PricewaterhouseCoopers (PwC), one of the world’s leading professional services firms, has ceased operations in nine Sub-Saharan African countries, in what it describes as the outcome of a “strategic review.”
The affected countries include Ivory Coast, Gabon, Cameroon, Madagascar, Senegal, the Democratic Republic of Congo, Republic of Congo, Republic of Guinea, and Equatorial Guinea. The announcement was published on PwC’s website on 31st March.
The firm made the disclosure in response to media queries following a report by the Financial Times (FT), which suggested that the closures were part of a broader exit from over a dozen markets considered by the company to be “too small, risky or unprofitable.”
Though PwC’s official statement did not provide specific reasons for the withdrawal, the FT report indicated that tensions had emerged between the global leadership and local partners. According to the report, the local firms claimed they had “lost over a third of their business in recent years after pressure from PwC’s global executives to drop risky clients.”
The development marks another turbulent episode for the accounting giant, which has been rocked by reputational and regulatory challenges in several jurisdictions. Last year, its China division was fined $62 million and suspended for six months due to audit failures linked to China Evergrande’s $78 billion fraud case.
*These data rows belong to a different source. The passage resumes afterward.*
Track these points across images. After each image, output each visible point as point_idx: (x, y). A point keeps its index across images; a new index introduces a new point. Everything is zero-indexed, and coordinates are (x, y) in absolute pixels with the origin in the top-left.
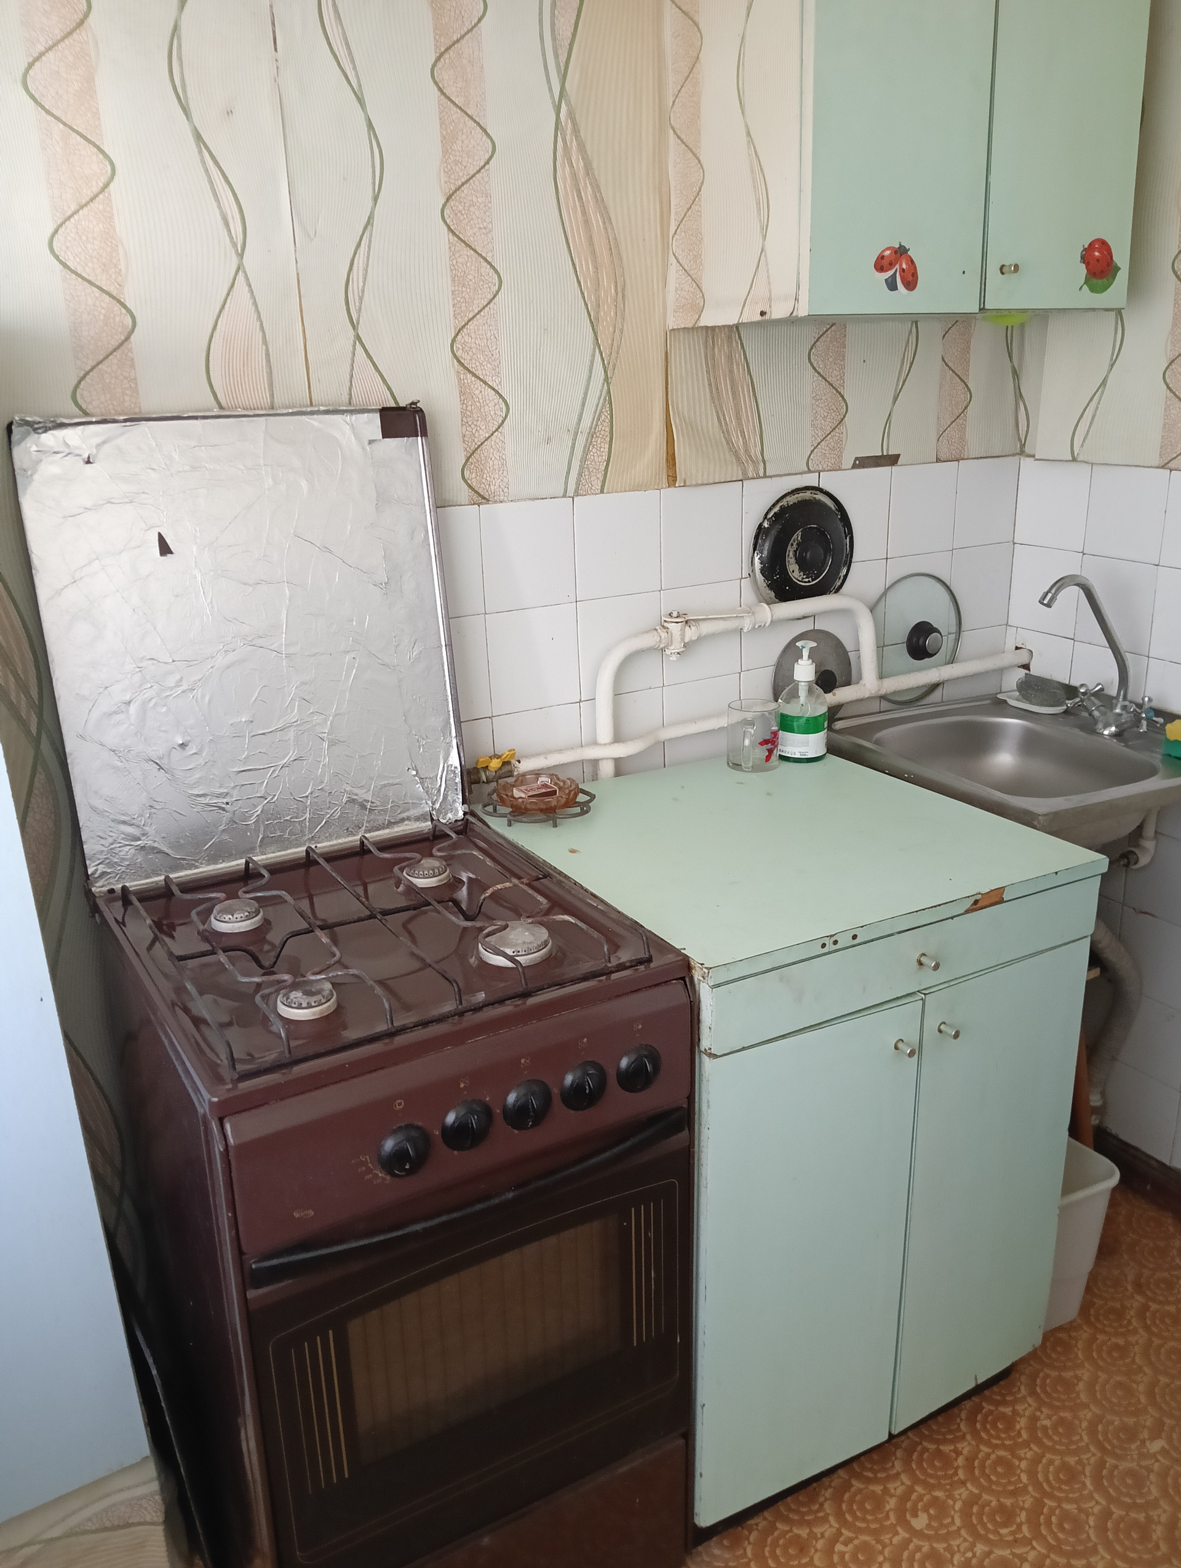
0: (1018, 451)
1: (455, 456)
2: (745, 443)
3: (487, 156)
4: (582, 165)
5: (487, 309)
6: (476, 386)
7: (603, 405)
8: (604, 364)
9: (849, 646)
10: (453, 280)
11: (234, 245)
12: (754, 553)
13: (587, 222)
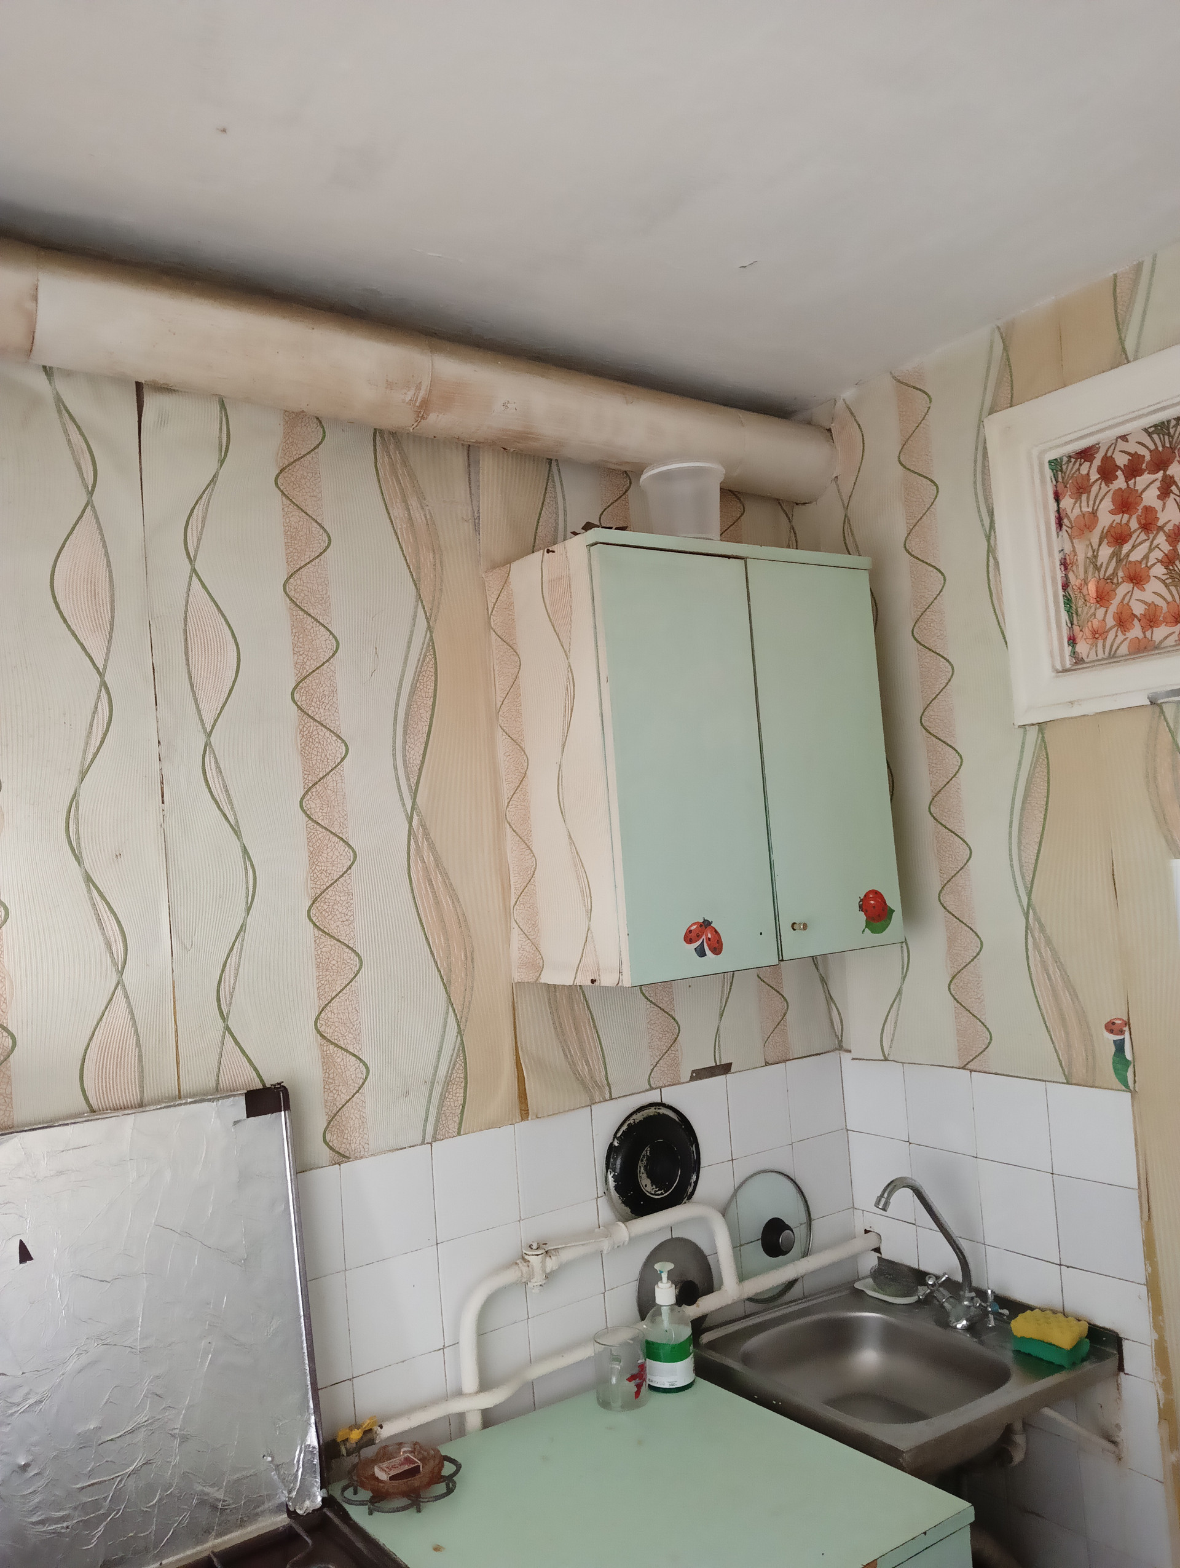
0: (837, 1046)
1: (317, 1121)
2: (590, 1070)
3: (349, 863)
4: (433, 859)
5: (349, 987)
6: (338, 1055)
7: (458, 1054)
8: (457, 1019)
9: (707, 1251)
10: (318, 967)
11: (115, 964)
12: (607, 1172)
13: (438, 903)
Similarly, the UK regulatory authority slapped PwC with a fine of around $6 million in March over its audit of Wyelands Bank for the 2019 financial year.
Further afield, the firm has been working to restore its relationship with Saudi Arabia after the kingdom’s $925 billion sovereign wealth fund halted engagements with PwC. Meanwhile, according to the FT report, the company has also severed ties with member firms in Zimbabwe, Malawi, and even the Pacific nation of Fiji.
The restructuring has coincided with a wave of client departures and job cuts across several PwC offices globally.
Despite these developments, the firm has not publicly confirmed any intention to scale back its footprint in West Africa’s larger economies such as Nigeria or Ghana, where it continues to maintain operations.